§ Problem details
After locating the line that contains "#2 blue clip part [0,176,86,221]" in the following entries, reproduce it and each later line exactly, including the last.

Stored data entries
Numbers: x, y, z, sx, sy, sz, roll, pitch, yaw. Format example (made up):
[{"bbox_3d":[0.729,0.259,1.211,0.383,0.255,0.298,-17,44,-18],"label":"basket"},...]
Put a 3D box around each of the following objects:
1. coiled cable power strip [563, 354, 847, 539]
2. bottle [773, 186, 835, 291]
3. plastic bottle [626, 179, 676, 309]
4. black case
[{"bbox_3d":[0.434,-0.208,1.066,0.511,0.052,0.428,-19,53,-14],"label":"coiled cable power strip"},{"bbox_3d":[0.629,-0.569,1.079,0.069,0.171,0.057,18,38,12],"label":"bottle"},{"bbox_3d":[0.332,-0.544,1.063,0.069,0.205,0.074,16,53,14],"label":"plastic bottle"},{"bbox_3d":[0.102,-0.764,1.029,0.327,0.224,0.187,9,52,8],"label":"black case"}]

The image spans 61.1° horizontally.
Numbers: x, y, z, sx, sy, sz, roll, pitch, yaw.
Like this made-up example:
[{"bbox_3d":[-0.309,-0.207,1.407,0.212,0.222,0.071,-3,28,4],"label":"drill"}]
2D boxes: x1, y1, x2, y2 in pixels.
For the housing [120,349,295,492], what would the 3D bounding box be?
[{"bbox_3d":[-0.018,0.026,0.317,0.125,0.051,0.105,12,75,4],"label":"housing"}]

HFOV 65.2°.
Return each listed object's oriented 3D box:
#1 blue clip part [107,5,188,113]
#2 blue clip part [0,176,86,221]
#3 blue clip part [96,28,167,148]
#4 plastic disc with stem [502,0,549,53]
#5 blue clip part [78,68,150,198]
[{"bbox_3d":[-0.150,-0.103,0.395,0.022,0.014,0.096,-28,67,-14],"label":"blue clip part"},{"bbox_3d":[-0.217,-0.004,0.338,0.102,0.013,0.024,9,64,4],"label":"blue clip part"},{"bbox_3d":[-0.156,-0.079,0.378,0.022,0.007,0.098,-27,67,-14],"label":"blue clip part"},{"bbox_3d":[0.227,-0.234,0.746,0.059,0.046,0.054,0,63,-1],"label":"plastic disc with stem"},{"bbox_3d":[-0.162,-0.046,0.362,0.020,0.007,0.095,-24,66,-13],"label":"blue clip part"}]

§ Answer section
#2 blue clip part [0,176,86,221]
#3 blue clip part [96,28,167,148]
#4 plastic disc with stem [502,0,549,53]
#5 blue clip part [78,68,150,198]
[{"bbox_3d":[-0.150,-0.103,0.395,0.022,0.014,0.096,-28,67,-14],"label":"blue clip part"},{"bbox_3d":[-0.217,-0.004,0.338,0.102,0.013,0.024,9,64,4],"label":"blue clip part"},{"bbox_3d":[-0.156,-0.079,0.378,0.022,0.007,0.098,-27,67,-14],"label":"blue clip part"},{"bbox_3d":[0.227,-0.234,0.746,0.059,0.046,0.054,0,63,-1],"label":"plastic disc with stem"},{"bbox_3d":[-0.162,-0.046,0.362,0.020,0.007,0.095,-24,66,-13],"label":"blue clip part"}]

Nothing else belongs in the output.